Culinary negotiations are due again in 2012. What’s the likelihood the Strip could see another major strike?

There are so many imponderables to that question, including what legislation changes. But I believe that the reason the last big strike was in 1984 was it was disastrous for the Culinary Union. They lost a significant amount of membership as a result of that strike. The other big strike the Culinary had was a single employer against the Frontier, which later morphed into the New Frontier.

Striking isn’t necessarily an effective tool. And smart unions — and the Culinary Union is a very smart union — know that that’s not the way to get concessions and smart operators know you have to pay fairly and appropriately.

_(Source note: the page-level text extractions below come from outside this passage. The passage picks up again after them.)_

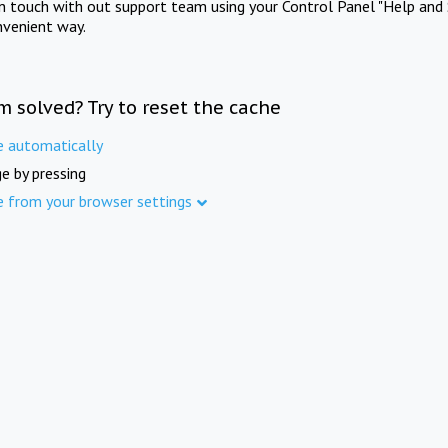
in touch with out support team using your Control Panel "Help and 
nvenient way.
m solved? Try to reset the cache
e automatically
e by pressing
e from your browser settings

So I don’t see the likelihood of a labor dispute in the next negotiation. Of course, things change, circumstances change, leadership changes. Who knows what this economy will look like? Hopefully we’ll be in boom times again, and we’ll have tons of money to throw around and it will be great.

Anything else?

You haven’t asked me about is immigration and how is that going to affect us. And what is going to happen to the workforce and are there going to be immigration laws.

I don’t know what’s on horizon in that direction. People are talking about individuals abandoning America and going back. Remember when they were talking about how are you going to deport 11 million undocumented workers? Many of them allegedly, (according to) your newspaper (the Las Vegas Sun), are leaving and going back home because there’s no work here.

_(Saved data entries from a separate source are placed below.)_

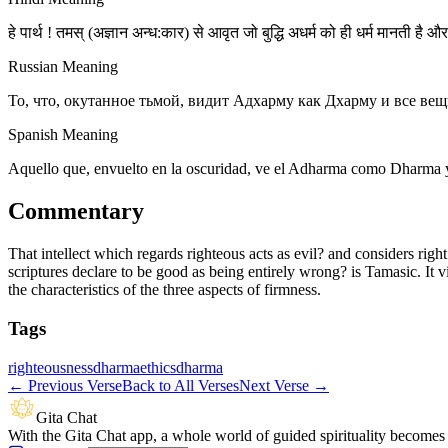
हे पार्थ ! तमस् (अज्ञान अन्ध:कार) से आवृत जो बुद्धि अधर्म को ही धर्म मानती है 
Russian Meaning
То, что, окутанное тьмой, видит Адхарму как Дхарму и все вещ
Spanish Meaning
Aquello que, envuelto en la oscuridad, ve el Adharma como Dharma y t
Commentary
That intellect which regards righteous acts as evil? and considers righ
scriptures declare to be good as being entirely wrong? is Tamasic. It v
the characteristics of the three aspects of firmness.
Tags
righteousness
dharma
ethics
dharma
←
Previous Verse
Back to All Verses
Next Verse
→
Gita Chat
With the Gita Chat app, a whole world of guided spirituality becomes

The real way to enforce, if you’re going to have immigration laws, then you can’t have a nation with open borders where anybody walks in and walks out. Especially where you do have a significant terrorist threat in the world, you’d have to be an ostrich not to concede that. So you need to protect your borders.

You have only so many resources, you can’t let anybody draw on it. It’s like that gal that had eight children with six other children at home. You know what? You might like kids, but 14 kids and no dad and no job is no way to run! If we had open borders that would be the equivalent as a nation.

Why have we had so much illegal immigration? The magnet of jobs, the magnet of a better life. We all want that.

But where we fell down and where the politicians fell down was in the Immigration Reform and Control Act of 1986 when they granted amnesty and all of a sudden it was: “Hey, you can work illegally and get amnesty and all of a sudden you’ve won the lottery.” The statute made it very difficult for employers to verify immigration status without running the risk of discriminating against undocumented workers or against noncitizens.

The government has to be much more real and true and allow employers and put the burden on employers to verify whether that workforce is lawful or not and not hamstring them. So that unless you’re documented, you’re not going to work. And then all of a sudden you will have solved your immigration problem. But there’s so much politics and partisanship in this issue that no one is addressing it.

Now, maybe as a result of these economic times where people are struggling for these jobs, maybe that will happen. But you don’t want abuse of undocumented individuals where undocumented individuals are afraid of getting stopped by the police because they’re afraid of getting deported.

This is not an easy issue. There are true humanitarian issues here. There are kids who were born here who are now American citizens whose folks aren’t legal.

We need to throw away the partisan labels and deal with the immigration issue in a way that’s going to work. Because all of us are affected by undocumented workers in positive and negative ways and that really has to be one of the challenges of this administration as well. It has enormous implications for a workforce.